Software Engineer- ModelZoo
Job Description
Exp: 2-3 years
We're looking for a skilled and motivated Machine Learning Software to join our team. The ideal candidate will have a solid foundation in deep learning and a strong interest in optimizing and deploying ML models on specialized hardware. This role involves implementing model optimizations, with a particular focus on quantization, to improve the performance of machine learning inference on target platforms.
Key Responsibilities
- Model Porting & Deployment: Port and deploy deep learning models from frameworks like PyTorch and TensorFlow to proprietary or commercial ML accelerator hardware platforms.
- Performance Optimization: Analyze and improve the performance of ML models for target hardware, focusing on latency and throughput.
- Quantization: Contribute to model quantization efforts (e.g., INT8) to reduce model size and accelerate inference while maintaining model accuracy.
- Profiling & Debugging: Use profiling tools to identify and fix performance bottlenecks in the ML inference pipeline on the accelerator.
Required Qualifications
Technical Skills:
- Proficiency in deep learning frameworks such as PyTorch and TensorFlow.
- Hands-on experience with deploying and optimizing models on GPUs or other specialized accelerators.
- Some experience with model quantization (Post-Training Quantization).

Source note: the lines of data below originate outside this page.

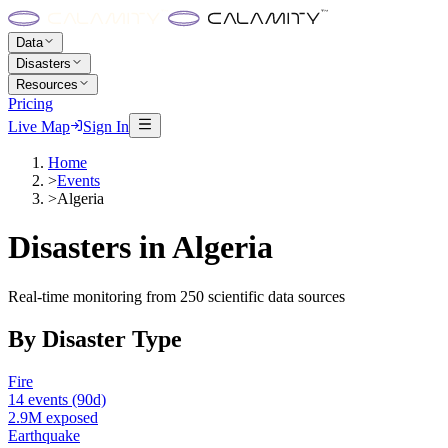
Data
Disasters
Resources
Pricing
Live Map
Sign In
Home
>
Events
>
Algeria
Disasters in
Algeria
Real-time monitoring from 250 scientific data sources
By Disaster Type
Fire
14
events
(90d)
2.9M
exposed
Earthquake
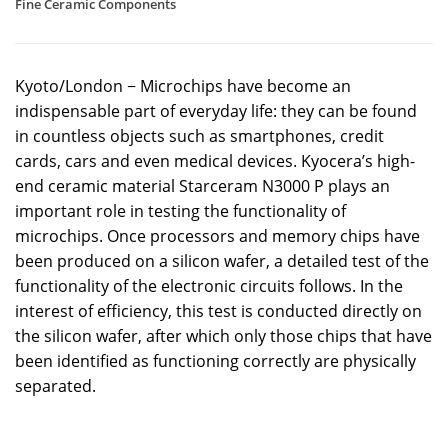
Fine Ceramic Components
Kyoto/London − Microchips have become an
indispensable part of everyday life: they can be found
in countless objects such as smartphones, credit
cards, cars and even medical devices. Kyocera’s high-
end ceramic material Starceram N3000 P plays an
important role in testing the functionality of
microchips. Once processors and memory chips have
been produced on a silicon wafer, a detailed test of the
functionality of the electronic circuits follows. In the
interest of efficiency, this test is conducted directly on
the silicon wafer, after which only those chips that have
been identified as functioning correctly are physically
separated.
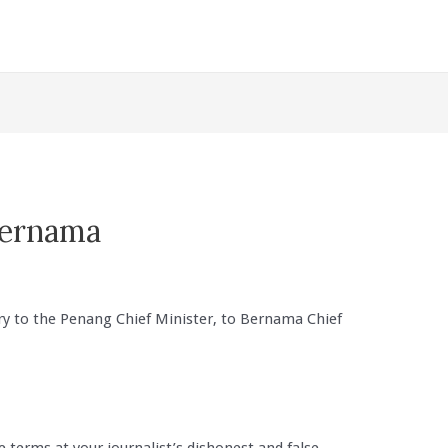
Bernama
ry to the Penang Chief Minister, to Bernama Chief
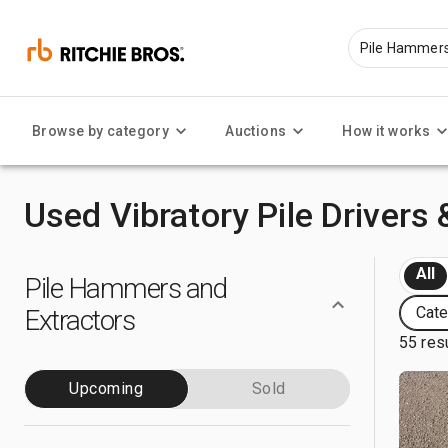
Browse by category
Auctions
How it works
Used Vibratory Pile Drivers 
All
Pile Hammers and
Cate
Extractors
55 res
Upcoming
Sold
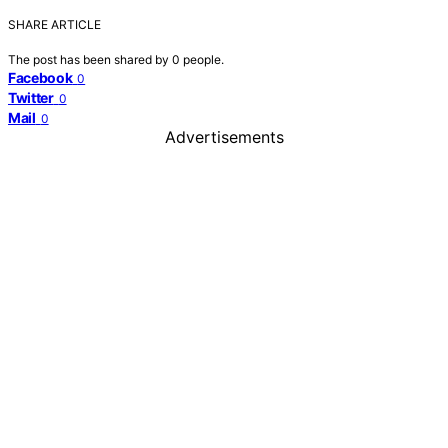
SHARE ARTICLE
The post has been shared by
0
people.
Facebook
0
Twitter
0
Mail
0
Advertisements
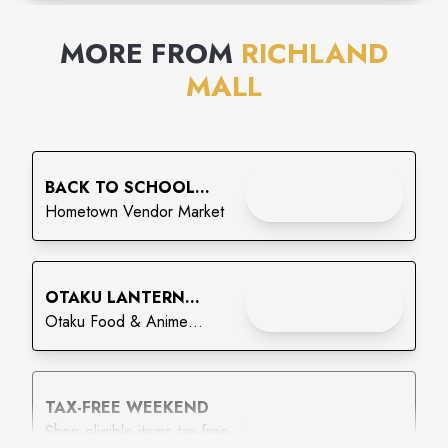
MORE FROM
RICHLAND
MALL
Enjoy
BACK TO SCHOOL
CHECK IT OUT
CRAFT & VENDOR
Hometown Vendor Market
MARKET
Enjoy
OTAKU LANTERN
CHECK IT OUT
FESTIVAL
Otaku Food & Anime
Festival - Lantern Festival
Enjoy
TAX-FREE WEEKEND
CHECK IT OUT
Shop eligible items tax-free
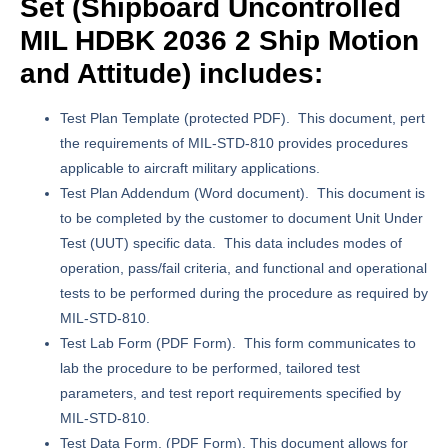
Set (
Shipboard Uncontrolled
MIL HDBK 2036 2 Ship Motion
and Attitude) includes:
Test Plan Template
(protected PDF). This document, pert
the requirements of MIL-STD-810 provides procedures
applicable to aircraft military applications.
Test Plan Addendum
(Word document). This document is
to be completed by the customer to document Unit Under
Test (UUT) specific data. This data includes modes of
operation, pass/fail criteria, and functional and operational
tests to be performed during the procedure as required by
MIL-STD-810.
Test Lab Form
(PDF Form). This form communicates to
lab the procedure to be performed, tailored test
parameters, and test report requirements specified by
MIL-STD-810.
Test Data Form.
(PDF Form). This document allows for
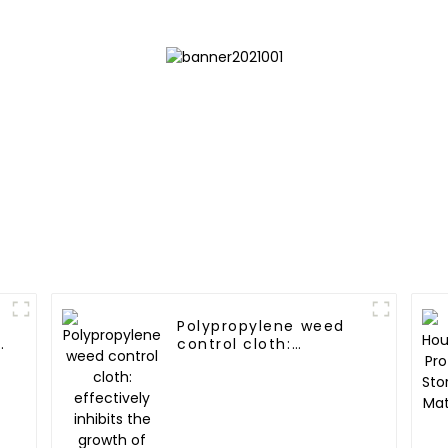
Polypropylene weed
y
control cloth:
effectively inhibits
the growth of weeds
and can be used
outdoors for many
times and for a long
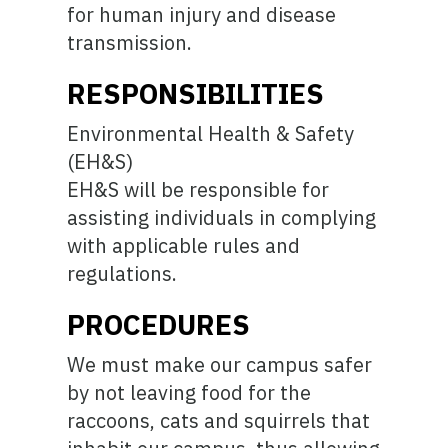
for human injury and disease
transmission.
RESPONSIBILITIES
Environmental Health & Safety
(EH&S)
EH&S will be responsible for
assisting individuals in complying
with applicable rules and
regulations.
PROCEDURES
We must make our campus safer
by not leaving food for the
raccoons, cats and squirrels that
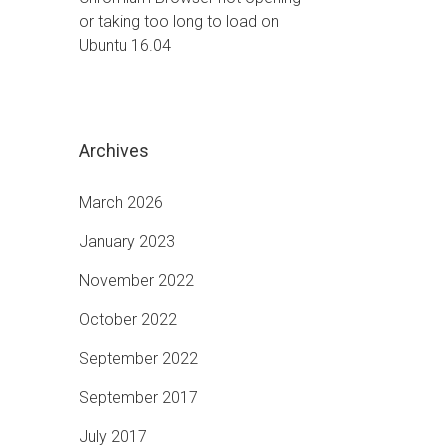
or taking too long to load on
Ubuntu 16.04
Archives
March 2026
January 2023
November 2022
October 2022
September 2022
September 2017
July 2017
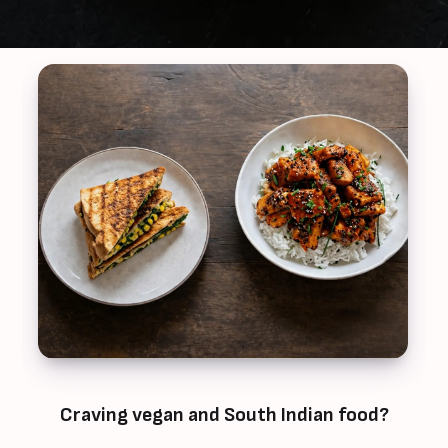
Craving vegan and South Indian food?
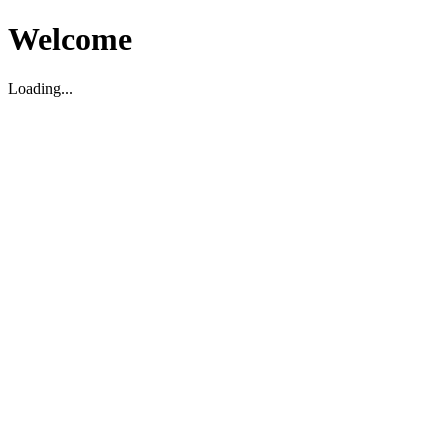
Welcome
Loading...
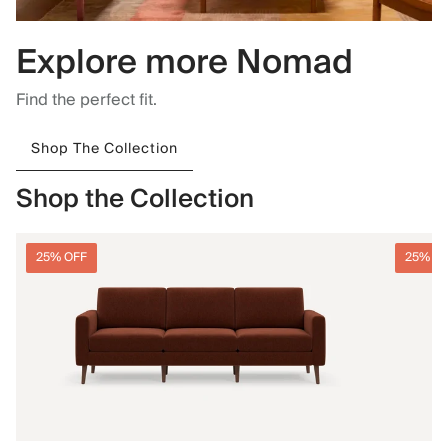
Explore more Nomad
Find the perfect fit.
Shop The Collection
Shop the Collection
25% OFF
25% O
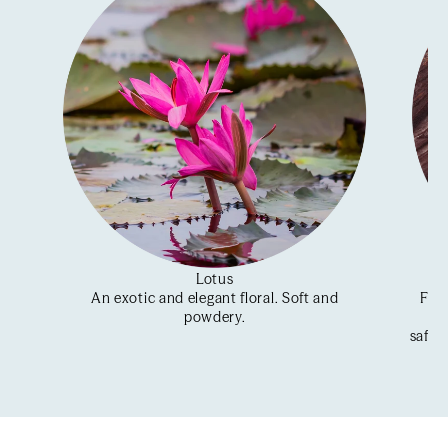
Lotus
An exotic and elegant floral. Soft and
From
powdery.
se
saffr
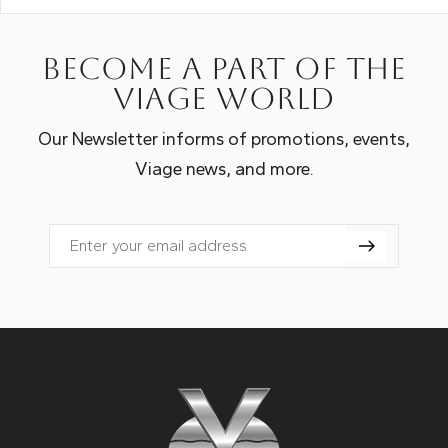
Become a part of the
Viage world
Our Newsletter informs of promotions, events,
Viage news, and more.
Email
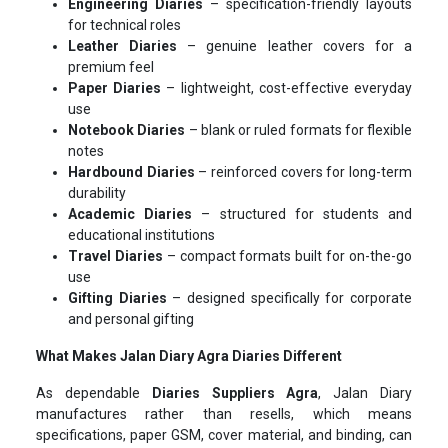
Engineering Diaries
– specification-friendly layouts
for technical roles
Leather Diaries
– genuine leather covers for a
premium feel
Paper Diaries
– lightweight, cost-effective everyday
use
Notebook Diaries
– blank or ruled formats for flexible
notes
Hardbound Diaries
– reinforced covers for long-term
durability
Academic Diaries
– structured for students and
educational institutions
Travel Diaries
– compact formats built for on-the-go
use
Gifting Diaries
– designed specifically for corporate
and personal gifting
What Makes Jalan Diary Agra Diaries Different
As dependable
Diaries Suppliers Agra
, Jalan Diary
manufactures rather than resells, which means
specifications, paper GSM, cover material, and binding, can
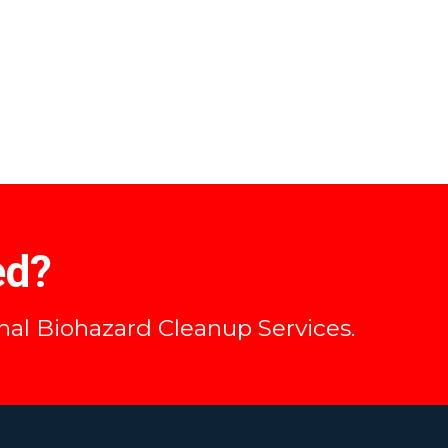
ed?
onal Biohazard Cleanup Services.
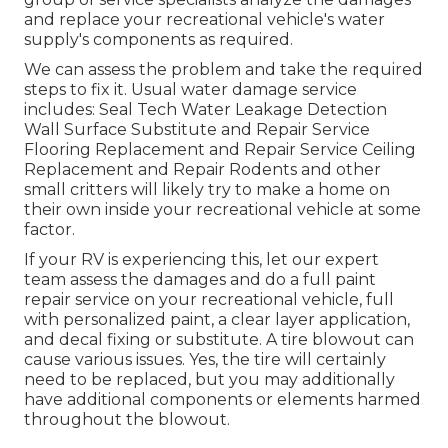
and replace your recreational vehicle's water
supply's components as required.
We can assess the problem and take the required
steps to fix it. Usual water damage service
includes: Seal Tech Water Leakage Detection
Wall Surface Substitute and Repair Service
Flooring Replacement and Repair Service Ceiling
Replacement and Repair Rodents and other
small critters will likely try to make a home on
their own inside your recreational vehicle at some
factor.
If your RV is experiencing this, let our expert
team assess the damages and do a full paint
repair service on your recreational vehicle, full
with personalized paint, a clear layer application,
and decal fixing or substitute. A tire blowout can
cause various issues. Yes, the tire will certainly
need to be replaced, but you may additionally
have additional components or elements harmed
throughout the blowout.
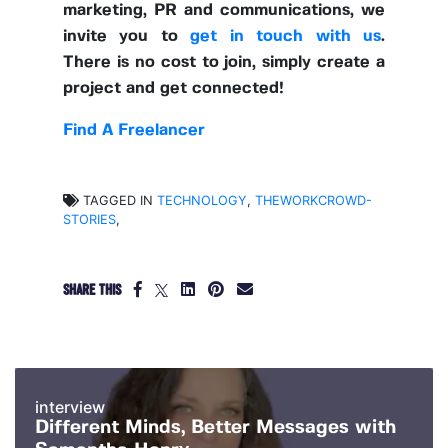
marketing, PR and communications, we
invite you to
get in touch with us
.
There is no cost to join, simply create a
project and get connected!
Find A Freelancer
TAGGED IN
TECHNOLOGY
,
THEWORKCROWD-
STORIES
,
SHARE THIS
interview
Different Minds, Better Messages with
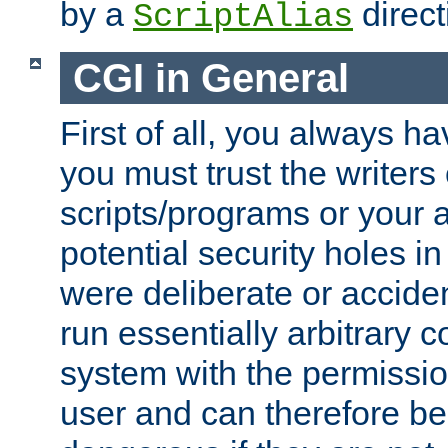
by a
direct
ScriptAlias
CGI in General
First of all, you always h
you must trust the writers
scripts/programs or your ab
potential security holes i
were deliberate or acciden
run essentially arbitrary
system with the permissio
user and can therefore be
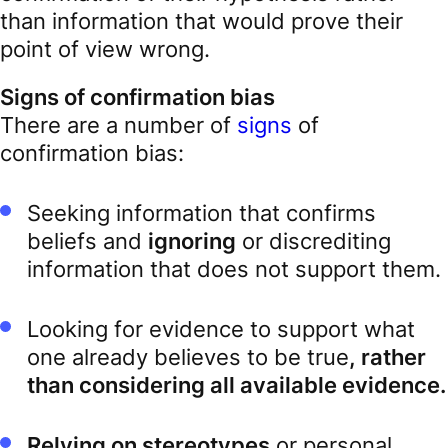
than information that would prove their
point of view wrong.
Signs of confirmation bias
There are a number of
signs
of
confirmation bias:
Seeking information that confirms
beliefs and
ignoring
or discrediting
information that does not support them.
Looking for evidence to support what
one already believes to be true
, rather
than considering all available evidence.
Relying on stereotypes
or personal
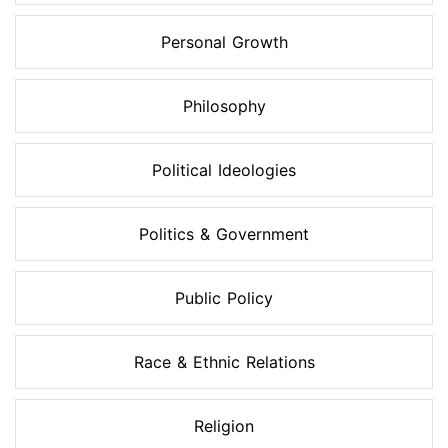
Personal Growth
Philosophy
Political Ideologies
Politics & Government
Public Policy
Race & Ethnic Relations
Religion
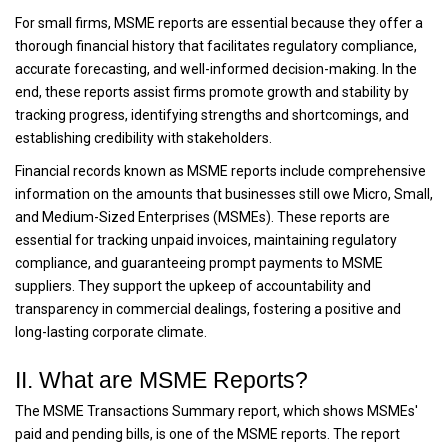
For small firms, MSME reports are essential because they offer a
thorough financial history that facilitates regulatory compliance,
accurate forecasting, and well-informed decision-making. In the
end, these reports assist firms promote growth and stability by
tracking progress, identifying strengths and shortcomings, and
establishing credibility with stakeholders.
Financial records known as MSME reports include comprehensive
information on the amounts that businesses still owe Micro, Small,
and Medium-Sized Enterprises (MSMEs). These reports are
essential for tracking unpaid invoices, maintaining regulatory
compliance, and guaranteeing prompt payments to MSME
suppliers. They support the upkeep of accountability and
transparency in commercial dealings, fostering a positive and
long-lasting corporate climate.
II. What are MSME Reports?
The MSME Transactions Summary report, which shows MSMEs'
paid and pending bills, is one of the MSME reports. The report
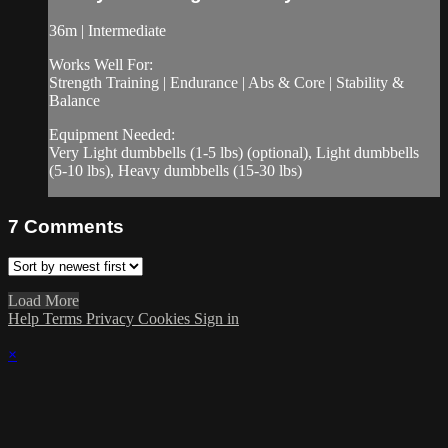
36m | Intermediate
Works Well For:
Strength Training | Endurance | Abs & Core | Stability &
Balance
Equipment Needed:
Very Light dumbbells (1-5 lbs) (optional), Light dumbbells
(5-10 lbs), Heavy dumbbells (15-30 lbs)
7
Comments
Load More
Help
Terms
Privacy
Cookies
Sign in
×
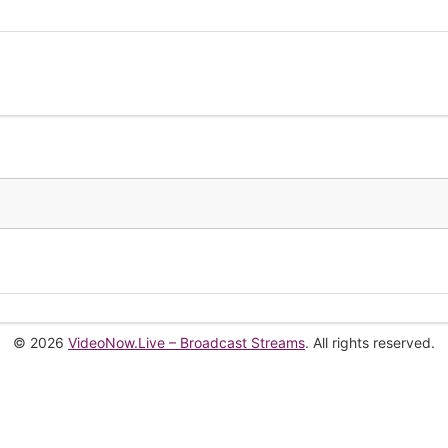
© 2026
VideoNow.Live – Broadcast Streams
. All rights reserved.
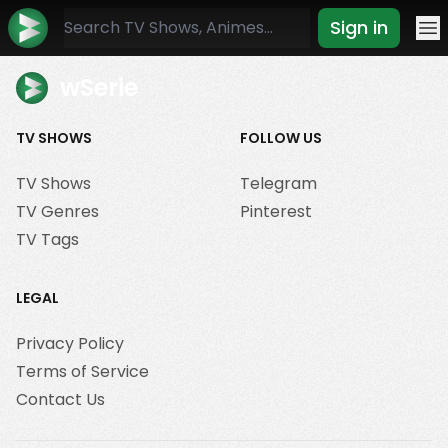
Sign in
Mo
wSerie
TV SHOWS
FOLLOW US
TV Shows
Telegram
TV Genres
Pinterest
TV Tags
LEGAL
Privacy Policy
Terms of Service
Contact Us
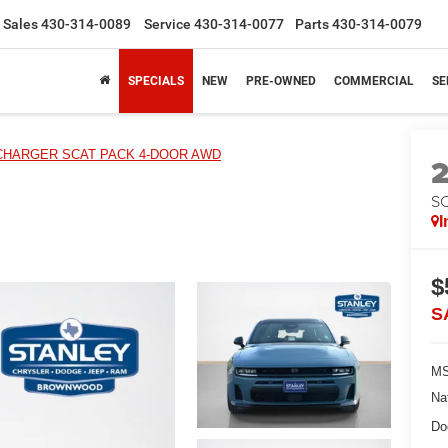
Sales
430-314-0089
Service
430-314-0077
Parts
430-314-0079
SPECIALS
NEW
PRE-OWNED
COMMERCIAL
SE
CHARGER SCAT PACK 4-DOOR AWD
S
I
$
S
MS
Na
Do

- Strong proficiency in C++ and Python.
- Experience with GPU programming models like CUDA/cuDNN is a plus.
- Familiarity with ML inference engines and runtimes (e.g., TensorRT, OpenVINO, TensorFlow Lite).
- Foundational understanding of computer architecture principles.
- Version Control: Proficient with Git and collaborative development workflows.
- Education: Bachelor's or Master's degree in Computer Science, Electrical Engineering, or a related field.
Preferred Qualifications
- Knowledge of hardware-aware model design.
- Familiarity with compiler technologies for deep learning.
- Experience with real-time or embedded systems.
- Knowledge of cloud platforms (AWS, GCP, Azure).
- Experience with CI/CD pipelines for ML models.